Remember Your Mortality

We are really dysfunctional when it comes to addressing the 100% guaranteed, universal experience. Death. Our society is pretty inept at dealing with it. We don’t talk about death until we are unequivocally confronted by it. When we do if we’re not the ones in a close enough vicinity to confront the grief of it, we want to move on from the topic as quickly as possible.

We tend to think of death as reserved for the old. When it isn’t it’s some sort of failing. The single ubiquitous experience is almost always avoided as a topic in polite conversation. We don’t plan for it or entertain it as a possibility. When we have no choice but to discuss it, we use hushed tones and euphemisms.

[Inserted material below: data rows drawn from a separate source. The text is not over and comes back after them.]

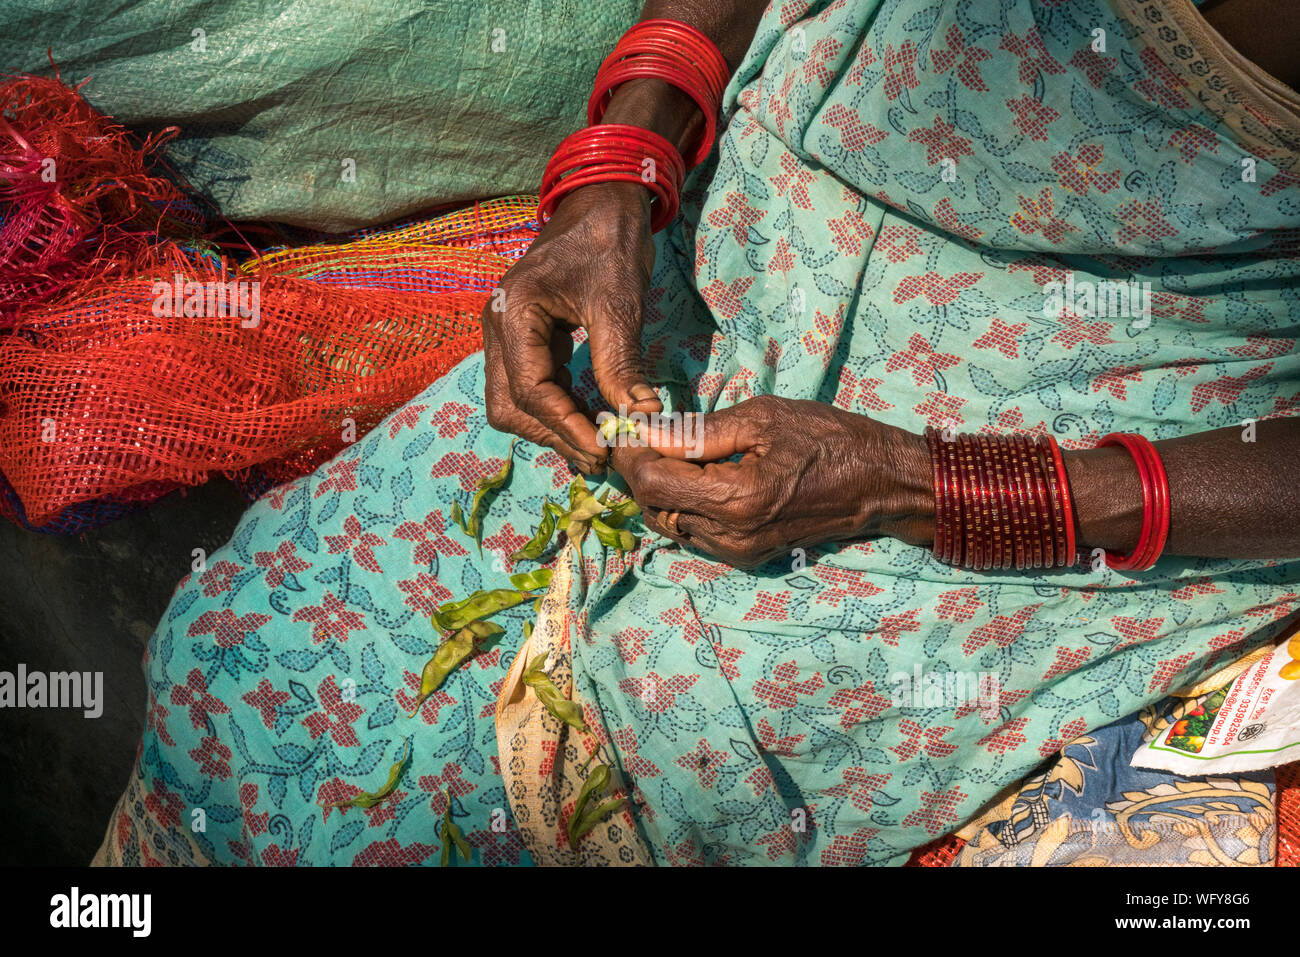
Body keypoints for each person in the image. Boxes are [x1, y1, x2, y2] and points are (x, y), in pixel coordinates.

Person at [100, 0, 1300, 866]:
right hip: (761, 218)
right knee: (246, 645)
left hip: (1080, 394)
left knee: (628, 743)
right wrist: (621, 166)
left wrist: (924, 484)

It’s strange because Christianity influences much of American culture surrounding death. But Christianity hasn’t always been like this. Catholic tradition has a phrase for taking the time to consider your own mortality, momento mori. Protestantism, too, from it’s earliest beginnings, considered mortality. Martin Luther’s wedding ring included a skull and inscription to remember death.

It can sound morbid, but the purpose was anything but. Considering your mortality was for the purpose of living well. In the case of momento mori, considering you will soon – quite literally – “meet your maker” was used to spur believers to live more virtuous lives and to remember the world will still spin on without them in it. Contemplating the briefness of your time, helps you use it more effectively. We’ve lost some of that ability to stare reality in the face.

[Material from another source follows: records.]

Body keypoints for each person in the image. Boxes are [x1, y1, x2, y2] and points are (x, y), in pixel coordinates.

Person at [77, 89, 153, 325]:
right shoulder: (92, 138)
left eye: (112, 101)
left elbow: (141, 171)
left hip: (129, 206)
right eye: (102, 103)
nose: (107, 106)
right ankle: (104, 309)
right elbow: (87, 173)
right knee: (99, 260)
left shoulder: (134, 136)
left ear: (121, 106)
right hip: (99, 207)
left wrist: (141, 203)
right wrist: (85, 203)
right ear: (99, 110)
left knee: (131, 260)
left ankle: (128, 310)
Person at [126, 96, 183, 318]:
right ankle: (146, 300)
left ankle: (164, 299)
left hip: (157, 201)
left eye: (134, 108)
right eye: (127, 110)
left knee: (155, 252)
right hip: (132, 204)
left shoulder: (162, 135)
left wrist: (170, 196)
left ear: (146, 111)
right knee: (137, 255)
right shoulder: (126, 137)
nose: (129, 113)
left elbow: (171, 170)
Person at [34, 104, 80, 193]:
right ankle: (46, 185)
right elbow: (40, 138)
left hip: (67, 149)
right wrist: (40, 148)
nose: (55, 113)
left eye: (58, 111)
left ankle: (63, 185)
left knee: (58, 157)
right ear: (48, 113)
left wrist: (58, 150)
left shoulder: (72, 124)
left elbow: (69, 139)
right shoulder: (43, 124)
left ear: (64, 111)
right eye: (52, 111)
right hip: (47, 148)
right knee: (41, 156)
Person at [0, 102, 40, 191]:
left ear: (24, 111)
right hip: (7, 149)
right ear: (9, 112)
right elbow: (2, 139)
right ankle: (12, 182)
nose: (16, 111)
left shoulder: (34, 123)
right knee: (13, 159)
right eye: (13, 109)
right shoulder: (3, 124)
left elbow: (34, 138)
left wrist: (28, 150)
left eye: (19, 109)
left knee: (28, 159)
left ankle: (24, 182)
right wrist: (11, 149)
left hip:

Understanding death as a universal experience, doesn’t mean that it won’t hurt when someone you love dies. But, ignoring it is a possibility and ultimately inevitable, compounds the pain. We fail to prepare our finances, our resources, and our hearts. When we fail to prepare, we add to the legal to do lists and practical to do lists. We add additional shock over the emotional hurt that will be there in any case.

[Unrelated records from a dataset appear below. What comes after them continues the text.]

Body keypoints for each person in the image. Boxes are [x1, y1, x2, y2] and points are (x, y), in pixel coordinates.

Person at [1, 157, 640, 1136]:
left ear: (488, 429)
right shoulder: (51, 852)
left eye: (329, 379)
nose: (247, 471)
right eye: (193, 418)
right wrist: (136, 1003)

We also fall into the lull of living our lives like we have all the time in the world. We fail to understand that how we live each day is what our legacy will ultimately be made up of.

Remembering your mortality. Not simply considering the abstract idea that death is a thing, but that you specifically will die. That you will not get forever here.

It’s not a morbid thing. It’s an important thing. If you take time, periodically, to consider your time is limited, you use the time more effectively. To live more and love harder.

Make room in your life to remember your mortality.